═══ TRECHO DO DOCUMENTO ═══

Na correspondência, Iravani pediu reparações completas por danos materiais e morais, enfatizando que esses países não apenas forneceram seus territórios para operações militares contra o Irã, mas em alguns casos, estiveram ativamente envolvidos em ataques que atingiram alvos civis. Ele caracterizou essa permissão como uma forma clara de “ato de agressão”.
O contexto dos ataques se deu em 28 de fevereiro, quando os Estados Unidos e Israel realizaram operações militares conjuntas contra o Irã. Naquele momento, as nações estavam em meio a negociações indiretas sobre o polêmico programa nuclear iraniano, levantando questões sobre a continuidade do diálogo mesmo diante de ações bélicas. Em resposta aos ataques, o Irã reciprocou com ofensivas direcionadas a Israel e a bases militares americanas situadas em vários países do Oriente Médio.
Recentemente, o Irã apresentou aos Estados Unidos uma proposta de cessar-fogo que inclui dez pontos, abrangendo garantias de não agressão, controle sobre o estreito de Ormuz, o reconhecimento do direito ao enriquecimento de urânio, a suspensão de sanções, compensação e a retirada de tropas americanas da região. Contudo, as expectativas de um acordo foram frustradas no último domingo, quando as duas partes informaram que as negociações em Islamabad não avançaram devido a divergências significativas em questões-chave.
Como desdobramento dessa situação tensa, o ex-presidente dos Estados Unidos, Donald Trump, anunciou que a Marinha dos EUA adotaria medidas para bloquear embarcações no estreito de Ormuz, a partir de segunda-feira, elevando ainda mais as tensões nesta estratégica via marítima, crucial para o transporte de petróleo. O cenário atual destaca a fragilidade das relações no Oriente Médio, onde as disputas se entrelaçam com questões geopolíticas complexas.

═══ DADOS FORNECIDOS ═══

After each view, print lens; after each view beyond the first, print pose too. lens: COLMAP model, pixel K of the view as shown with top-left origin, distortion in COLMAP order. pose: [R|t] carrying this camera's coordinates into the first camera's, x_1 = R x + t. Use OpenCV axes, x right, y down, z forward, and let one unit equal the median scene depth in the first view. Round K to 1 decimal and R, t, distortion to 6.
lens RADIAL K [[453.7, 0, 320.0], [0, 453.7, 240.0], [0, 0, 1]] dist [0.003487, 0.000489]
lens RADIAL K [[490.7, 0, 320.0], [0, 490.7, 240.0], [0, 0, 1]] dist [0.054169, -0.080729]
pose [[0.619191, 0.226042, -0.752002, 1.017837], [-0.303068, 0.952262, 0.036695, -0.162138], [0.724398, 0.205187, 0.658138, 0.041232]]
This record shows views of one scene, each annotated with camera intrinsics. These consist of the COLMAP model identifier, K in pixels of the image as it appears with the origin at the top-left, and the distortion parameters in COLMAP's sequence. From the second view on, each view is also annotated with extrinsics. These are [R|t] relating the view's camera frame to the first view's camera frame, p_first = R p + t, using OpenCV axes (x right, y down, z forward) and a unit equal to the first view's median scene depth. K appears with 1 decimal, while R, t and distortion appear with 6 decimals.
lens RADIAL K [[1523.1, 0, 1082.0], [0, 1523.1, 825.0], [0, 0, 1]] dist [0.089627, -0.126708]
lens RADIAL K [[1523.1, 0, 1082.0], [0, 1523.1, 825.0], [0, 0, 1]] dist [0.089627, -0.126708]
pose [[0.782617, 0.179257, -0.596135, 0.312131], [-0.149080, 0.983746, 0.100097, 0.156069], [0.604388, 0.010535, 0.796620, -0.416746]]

═══

TAREFA PROPOSTA –
Com base no texto sobre o Irã, responda:
(a) Em que data os Estados Unidos e Israel realizaram operações militares conjuntas contra o Irã?
(b) Quantos pontos inclui a proposta de cessar-fogo apresentada pelo Irã aos Estados Unidos?
(c) Em que cidade ocorreram as negociações que não avançaram?
A listagem não guarda relação com o texto sobre o Irã.

CAMPO DE RESPOSTA –
(a) Em 28 de fevereiro.
(b) Dez pontos.
(c) Em Islamabad.